Jadi, menurut saya, untuk bisa membangun profesionalisme di industri TIK ke depannya, kita butuh kebijakan yang lebih kuat dan jelas dari para stakeholder. Pemerintah, perusahaan, akademisi, sampai profesional di bidang TIK perlu saling mendukung untuk menetapkan standar etika yang lebih jelas dan mendorong penerapan kode etik di lapangan. Misalnya, pemerintah bisa menetapkan regulasi yang lebih ketat soal keamanan data dan privasi, yang nggak cuma jadi tanggung jawab perusahaan besar, tapi juga semua pelaku di bidang TIK, termasuk startup atau pengembang individu. Ini sejalan dengan saran Johnson, agar ada kolaborasi antara pemerintah, perusahaan, dan masyarakat supaya nilai-nilai sosial dan moral ini benar-benar jadi landasan dalam setiap tahap pengembangan teknologi.
Selain itu, saya juga menyarankan agar perusahaan TIK lebih aktif dalam memberikan pelatihan etika dan profesionalisme untuk karyawannya. Jadi, bukan cuma hard skill yang diasah, tapi juga soft skill dan pemahaman soal etika profesi. Buat mahasiswa atau calon profesional, penting juga ada kurikulum yang lebih fokus pada pemahaman etika digital dan tanggung jawab sosial, supaya sejak awal mereka udah terbiasa untuk bekerja secara profesional dan bertanggung jawab.
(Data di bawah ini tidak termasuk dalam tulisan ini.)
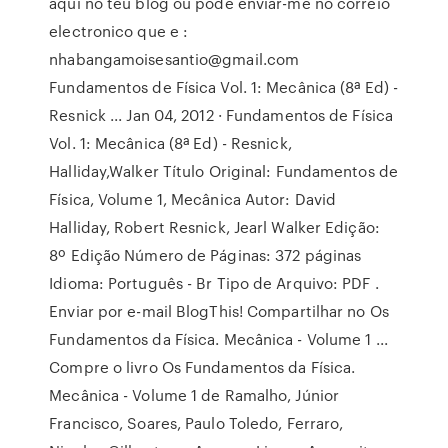
aqui no teu blog ou pode enviar-me no correio
electronico que e :
nhabangamoisesantio@gmail.com
Fundamentos de Física Vol. 1: Mecânica (8ª Ed) -
Resnick ... Jan 04, 2012 · Fundamentos de Física
Vol. 1: Mecânica (8ª Ed) - Resnick,
Halliday,Walker Título Original: Fundamentos de
Física, Volume 1, Mecânica Autor: David
Halliday, Robert Resnick, Jearl Walker Edição:
8º Edição Número de Páginas: 372 páginas
Idioma: Português - Br Tipo de Arquivo: PDF .
Enviar por e-mail BlogThis! Compartilhar no Os
Fundamentos da Física. Mecânica - Volume 1 ...
Compre o livro Os Fundamentos da Física.
Mecânica - Volume 1 de Ramalho, Júnior
Francisco, Soares, Paulo Toledo, Ferraro,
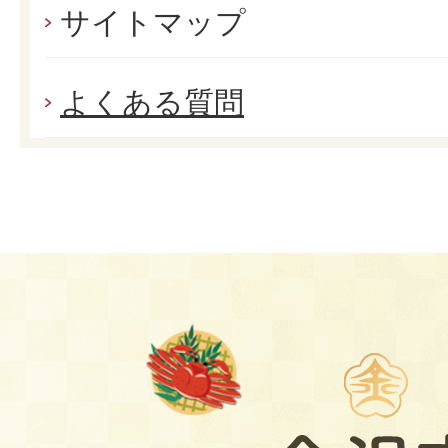
サイトマップ
よくある質問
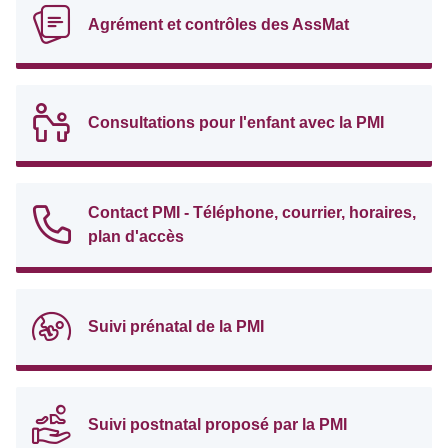
Agrément et contrôles des AssMat
Consultations pour l'enfant avec la PMI
Contact PMI - Téléphone, courrier, horaires,
plan d'accès
Suivi prénatal de la PMI
Suivi postnatal proposé par la PMI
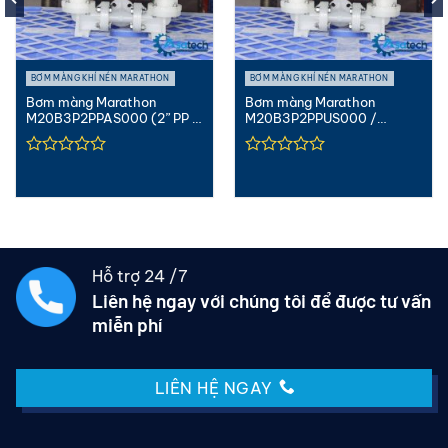
BƠM MÀNG KHÍ NÉN MARATHON
BƠM MÀNG KHÍ NÉN MARATHON
Bơm màng Marathon
Bơm màng Marathon
M20B3P2PPAS000 (2” PP –
M20B3P2PPUS000 /
Teflon)
M20B3P2PPUS100
Hỗ trợ 24 /7
Liên hệ ngay với chúng tôi để được tư vấn
miễn phí
LIÊN HỆ NGAY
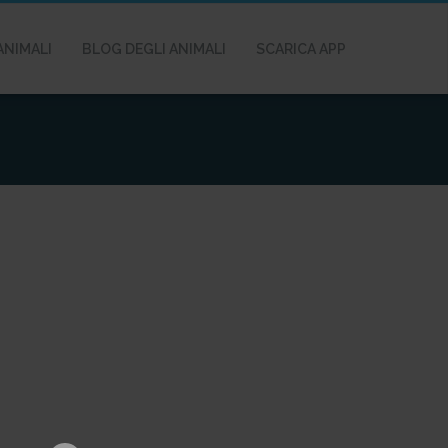
ANIMALI
BLOG DEGLI ANIMALI
SCARICA APP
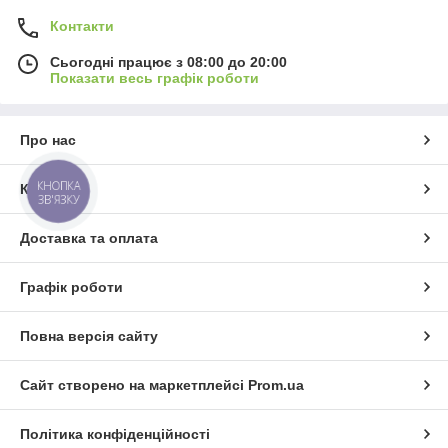
Контакти
Сьогодні працює з 08:00 до 20:00
Показати весь графік роботи
Про нас
КНОПКА
Контакти
ЗВ'ЯЗКУ
Доставка та оплата
Графік роботи
Повна версія сайту
Сайт створено на маркетплейсі
Prom.ua
Політика конфіденційності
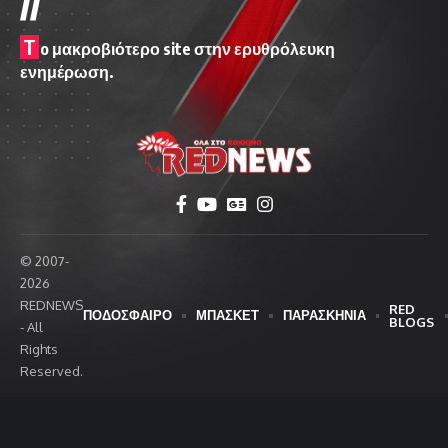
T
o μακροβιότερο site στην ερυθρόλευκη
ενημέρωση.
© 2007-
2026
REDNEWS
RED
ΠΟΔΟΣΦΑΙΡΟ
ΜΠΑΣΚΕΤ
ΠΑΡΑΣΚΗΝΙΑ
BLOGS
- All
Rights
Reserved.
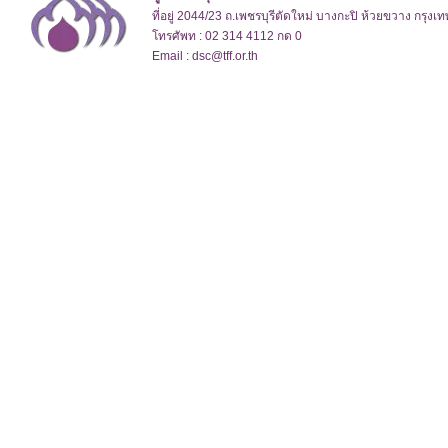
ที่อยู่ 2044/23 ถ.เพชรบุรีตัดใหม่ บางกะปิ ห้วยขวาง กรุง
โทรศัพท : 02 314 4112 กด 0
Email : dsc@tff.or.th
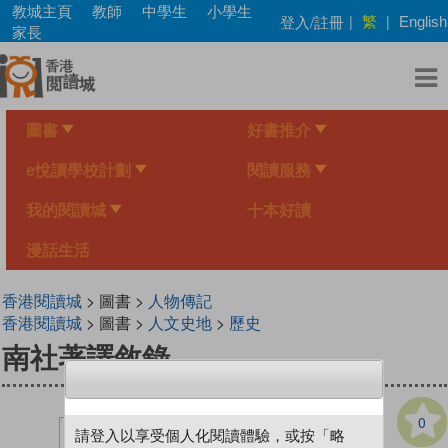
Skip
教城主頁
教師
中學生
小學生
繁
登入/註冊
|
|
English
to
家長
main
content
圖書
好書推介
e悅讀學校計劃
閱讀服務
我的閱讀城
十本好讀
漫話生活
香港閱讀城
> 圖書 >
人物傳記
香港閱讀城
> 圖書 >
人文史地
>
歷史
南社著譯敘錄
0
請登入以享受個人化閱讀體驗，或按「略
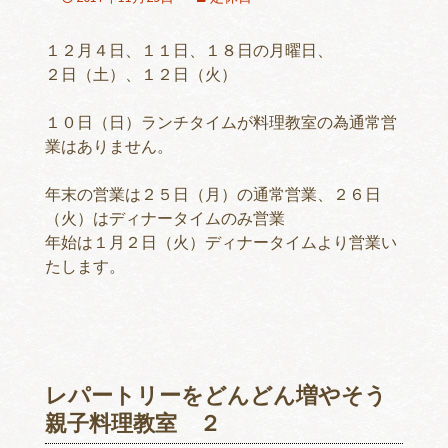
１２月４日、１１日、１８日の月曜日、
２日（土）、１２日（火）
１０日（日）ランチタイムが料理教室の為通常営
業はありません。
年末の営業は２５日（月）の通常営業、２６日
（火）はディナータイムのみ営業
年始は１月２日（火）ディナータイムより営業い
たします。
レパートリーをどんどん増やそう
親子料理教室 ２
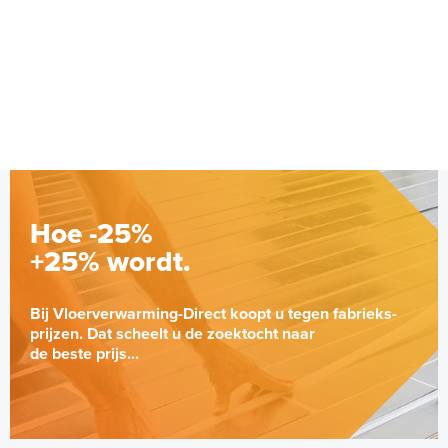
regelset
Temperatuur-gestuurd ventiel
Adviesprijs
€ 109,00
€ 165,71
Hoe -25%
+25% wordt.
Bij Vloerverwarming-Direct koopt u tegen fabrieks-
prijzen. Dat scheelt u de zoektocht naar
de beste prijs...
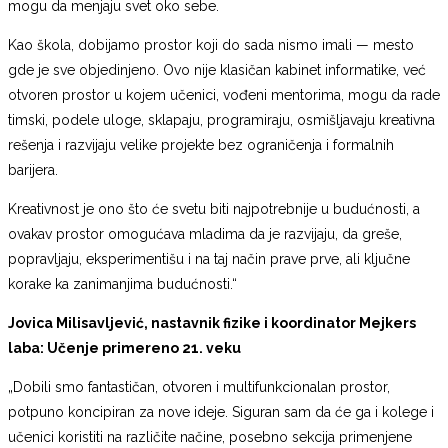
mogu da menjaju svet oko sebe.
Kao škola, dobijamo prostor koji do sada nismo imali — mesto
gde je sve objedinjeno. Ovo nije klasičan kabinet informatike, već
otvoren prostor u kojem učenici, vođeni mentorima, mogu da rade
timski, podele uloge, sklapaju, programiraju, osmišljavaju kreativna
rešenja i razvijaju velike projekte bez ograničenja i formalnih
barijera.
Kreativnost je ono što će svetu biti najpotrebnije u budućnosti, a
ovakav prostor omogućava mladima da je razvijaju, da greše,
popravljaju, eksperimentišu i na taj način prave prve, ali ključne
korake ka zanimanjima budućnosti.“
Jovica Milisavljević, nastavnik fizike i koordinator Mejkers
laba: Učenje primereno 21. veku
„Dobili smo fantastičan, otvoren i multifunkcionalan prostor,
potpuno koncipiran za nove ideje. Siguran sam da će ga i kolege i
učenici koristiti na različite načine, posebno sekcija primenjene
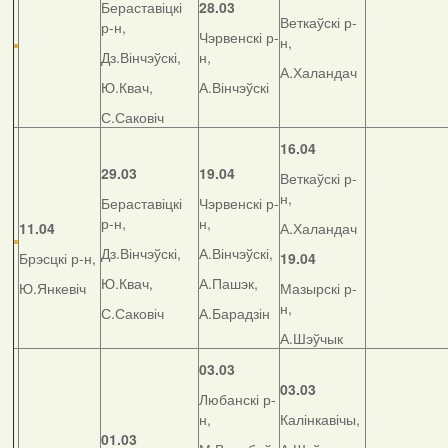
Бераставіцкі
28.03
Веткаўскі р-
р-н,
Чэрвенскі р-
н,
Дз.Вінчэўскі,
н,
А.Халандач
Ю.Квач,
А.Вінчэўскі
С.Саковіч
16.04
29.03
19.04
Веткаўскі р-
н,
Бераставіцкі
Чэрвенскі р-
р-н,
н,
11.04
А.Халандач
Дз.Вінчэўскі,
А.Вінчэўскі,
Брэсцкі р-н,
19.04
Ю.Квач,
А.Пашэк,
Ю.Янкевіч
Мазырскі р-
н,
С.Саковіч
А.Барадзін
А.Шэўчык
03.03
03.03
Любанскі р-
н,
Калінкавічы,
01.03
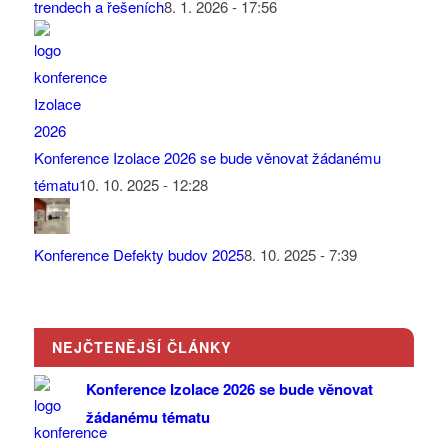
trendech a řešeních
8. 1. 2026 - 17:56
Konference Izolace 2026 se bude věnovat žádanému
tématu
10. 10. 2025 - 12:28
Konference Defekty budov 2025
8. 10. 2025 - 7:39
NEJČTENĚJŠÍ ČLÁNKY
Konference Izolace 2026 se bude věnovat
žádanému tématu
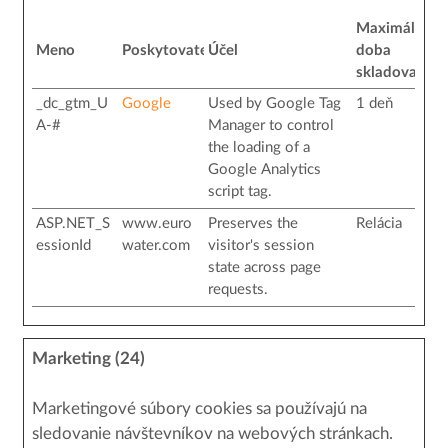
Maximálna
Meno
Poskytovateľ
Účel
doba
skladovania
_dc_gtm_U
Google
Used by Google Tag
1 deň
A-#
Manager to control
the loading of a
Google Analytics
script tag.
ASP.NET_S
www.euro
Preserves the
Relácia
essionId
water.com
visitor's session
state across page
requests.
Marketing (24)
Marketingové súbory cookies sa používajú na
sledovanie návštevníkov na webových stránkach.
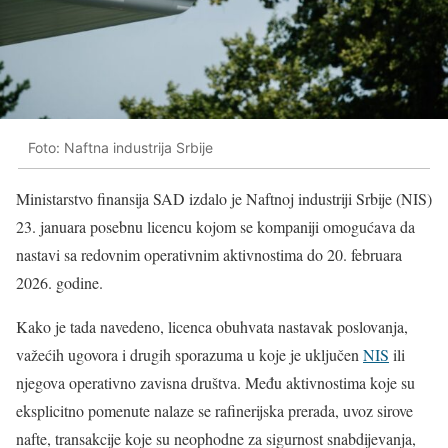
Foto: Naftna industrija Srbije
Ministarstvo finansija SAD izdalo je Naftnoj industriji Srbije (NIS)
23. januara posebnu licencu kojom se kompaniji omogućava da
nastavi sa redovnim operativnim aktivnostima do 20. februara
2026. godine.
Kako je tada navedeno, licenca obuhvata nastavak poslovanja,
važećih ugovora i drugih sporazuma u koje je uključen
NIS
ili
njegova operativno zavisna društva. Među aktivnostima koje su
eksplicitno pomenute nalaze se rafinerijska prerada, uvoz sirove
nafte, transakcije koje su neophodne za sigurnost snabdijevanja,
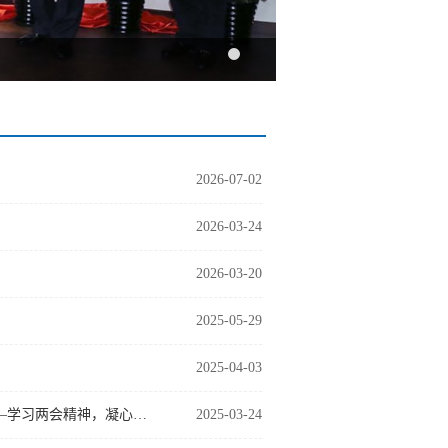
2026-07-02
2026-03-24
2026-03-20
2025-05-29
2025-04-03
“求索·感悟·分享”计划财务与图书馆党支部主题读书党日活动第十二期——学习两会精神，凝心聚力谋发展
2025-03-24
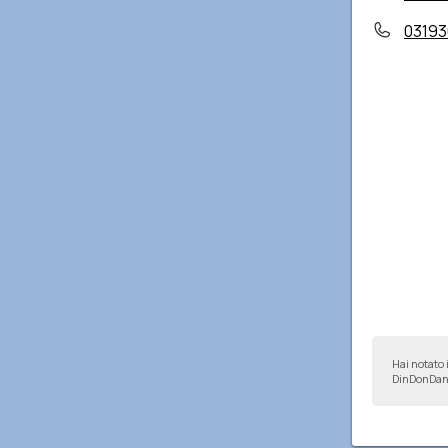
03193
Hai notato 
DinDonDan 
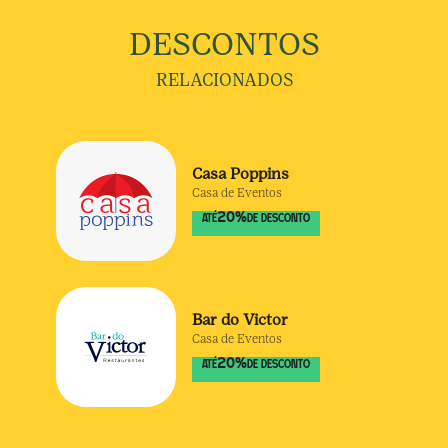
DESCONTOS
RELACIONADOS
Casa Poppins
Casa de Eventos
20
%
ATÉ
DE DESCONTO
Bar do Victor
Casa de Eventos
20
%
ATÉ
DE DESCONTO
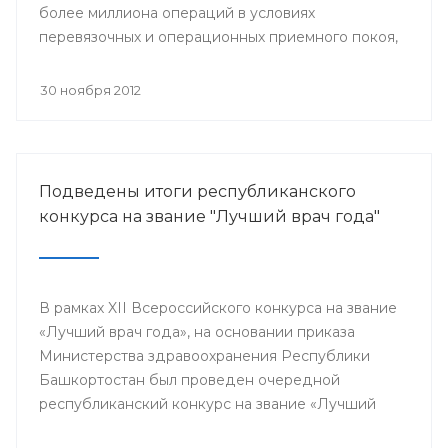
более миллиона операций в условиях
перевязочных и операционных приемного покоя,
и около 400 тысяч плановых хирургических
вмешательств.
30 ноября 2012
Подведены итоги республиканского
конкурса на звание "Лучший врач года"
В рамках XII Всероссийского конкурса на звание
«Лучший врач года», на основании приказа
Министерства здравоохранения Республики
Башкортостан был проведен очередной
республиканский конкурс на звание «Лучший
врач года», в котором приняли участие 64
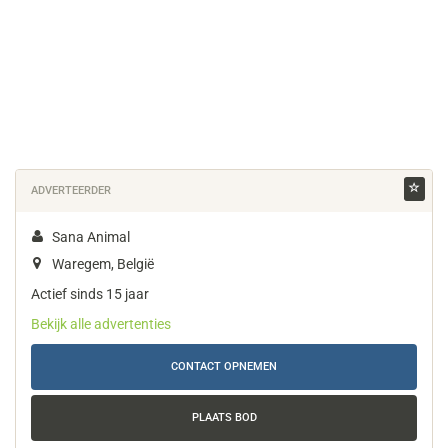
ADVERTEERDER
Sana Animal
Waregem, België
Actief sinds 15 jaar
Bekijk alle advertenties
CONTACT OPNEMEN
PLAATS BOD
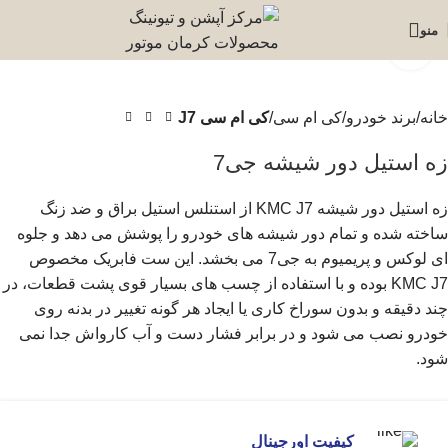
منو
برای بزرگنمایی کلیک کنید
خانه
برند خودرو
کی ام سی
کی ام سی J7
زه استیل دور شیشه جی7
زه استیل دور شیشه KMC J7 از استنلس استیل براق و ضد زنگ
ساخته شده و تمام دور شیشه های خودرو را پوشش می دهد و جلوه
ای لوکس و پریمیوم به جی7 می بخشد. این ست فابریک مخصوص
KMC J7 بوده و با استفاده از چسب های بسیار قوی پشت قطعات، در
چند دقیقه و بدون سوراخ کاری یا ایجاد هر گونه تغییر در بدنه روی
خودرو نصب می شود و در برابر فشار دست و آب کارواش جدا نمی
شود.
کیفیت اورجینال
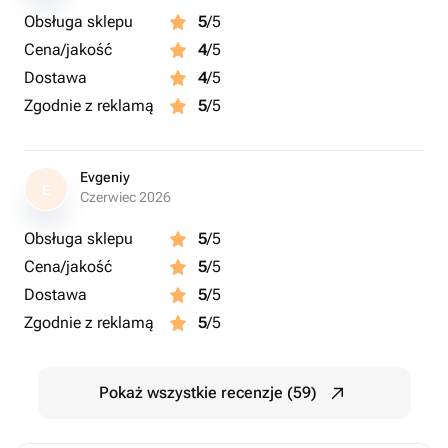
Obsługa sklepu
5
/5
Cena/jakość
4
/5
Dostawa
4
/5
Zgodnie z reklamą
5
/5
Evgeniy
E
Czerwiec 2026
Obsługa sklepu
5
/5
Cena/jakość
5
/5
Dostawa
5
/5
Zgodnie z reklamą
5
/5
Pokaż wszystkie recenzje (59)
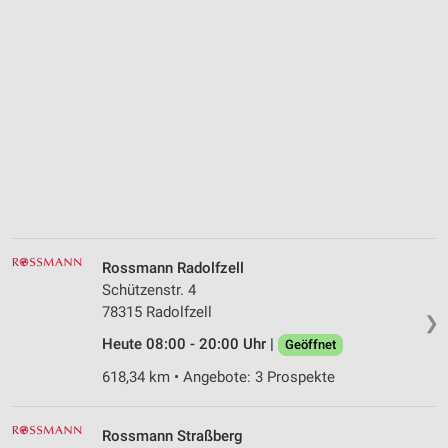
Rossmann Radolfzell
Schützenstr. 4
78315 Radolfzell
❯
Heute 08:00 - 20:00 Uhr |
Geöffnet
618,34 km • Angebote: 3 Prospekte
Rossmann Straßberg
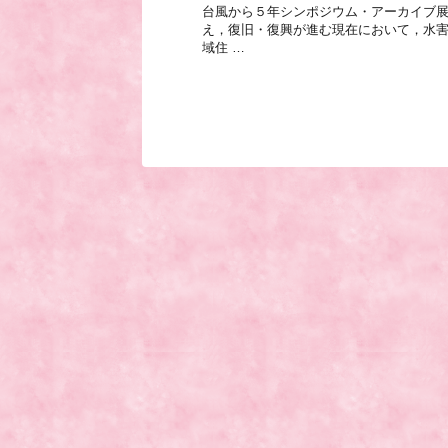
台風から５年シンポジウム・アーカイブ展
え，復旧・復興が進む現在において，水
域住 …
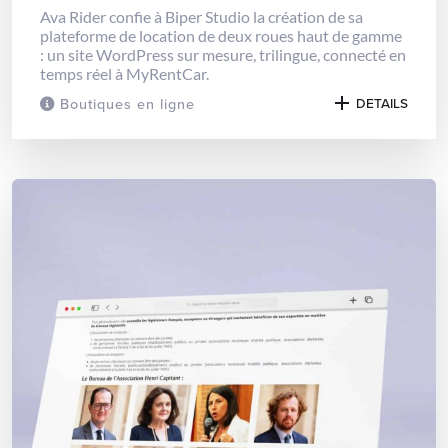
Ava Rider confie à Biper Studio la création de sa
plateforme de location de deux roues haut de gamme
: un site WordPress sur mesure, trilingue, connecté en
temps réel à MyRentCar.
Boutiques en ligne
DETAILS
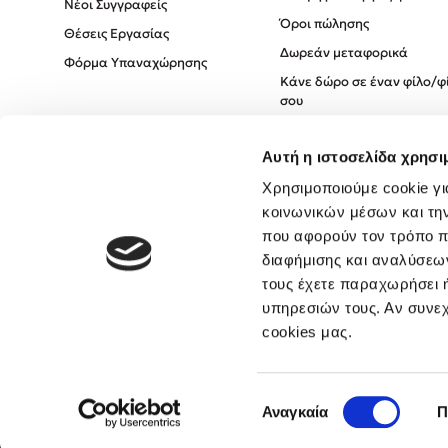
Νέοι Συγγραφείς
Όροι πώλησης
Θέσεις Εργασίας
Δωρεάν μεταφορικά
Φόρμα Υπαναχώρησης
Κάνε δώρο σε έναν φίλο/φ
σου
Πολιτική Cookies
Αυτή η ιστοσελίδα χρησι
Πολιτική Απορρήτου
Όροι χρήσης
Χρησιμοποιούμε cookie γι
κοινωνικών μέσων και τη
που αφορούν τον τρόπο π
διαφήμισης και αναλύσεων
τους έχετε παραχωρήσει ή
υπηρεσιών τους. Αν συνεχ
cookies μας.
Επιλογή
Αναγκαία
Π
συγκατάθεσης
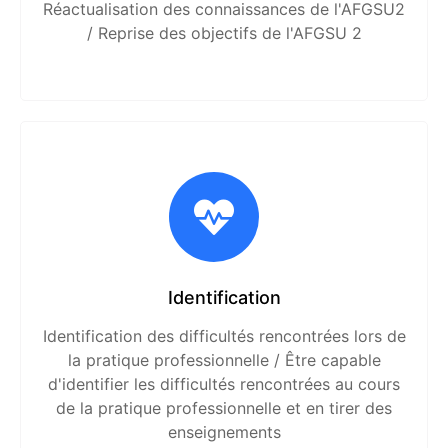
Réactualisation des connaissances de l'AFGSU2
/ Reprise des objectifs de l'AFGSU 2
Identification
Identification des difficultés rencontrées lors de
la pratique professionnelle / Être capable
d'identifier les difficultés rencontrées au cours
de la pratique professionnelle et en tirer des
enseignements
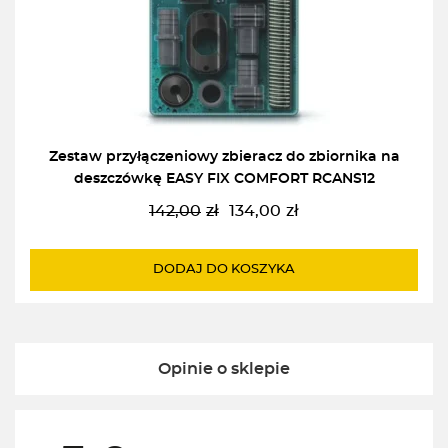
Zestaw przyłączeniowy zbieracz do zbiornika na
deszczówkę EASY FIX COMFORT RCANS12
142,00
zł
134,00
zł
Pierwotna
Aktualna
cena
cena
wynosiła:
wynosi:
DODAJ DO KOSZYKA
142,00zł.
134,00zł.
Opinie o sklepie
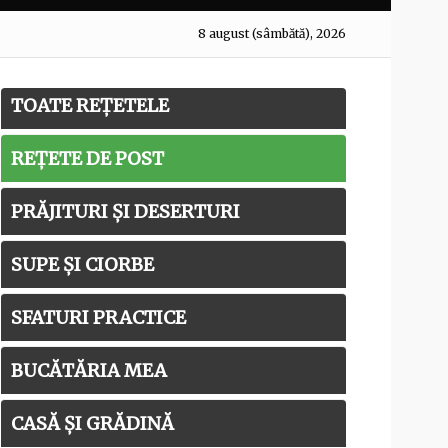
8 august (sâmbătă), 2026
TOATE REȚETELE
REȚETE DE POST
PRĂJITURI ȘI DESERTURI
SUPE ȘI CIORBE
SFATURI PRACTICE
BUCĂTĂRIA MEA
CASĂ ȘI GRĂDINĂ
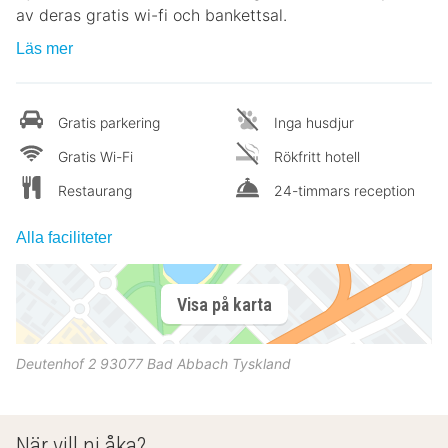
av deras gratis wi-fi och bankettsal.
Läs mer
Gratis parkering
Inga husdjur
Gratis Wi-Fi
Rökfritt hotell
Restaurang
24-timmars reception
Alla faciliteter
Visa på karta
Deutenhof 2
93077
Bad Abbach
Tyskland
När vill ni åka?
Intinya, kalau kita mau industri TIK berkembang dengan baik dan bisa terus dipercaya masyarakat, maka profesionalisme dan kode etik harus jadi prioritas. Kita butuh kebijakan yang jelas, pelatihan yang memadai, dan komitmen dari semua pihak untuk menjaga standar tinggi di bidang ini. Dengan begini, kita nggak cuma menghasilkan teknologi yang canggih, tapi juga teknologi yang bermanfaat dan bisa dipercaya, seperti yang disarankan oleh Sollie dan Johnson dalam kajian mereka.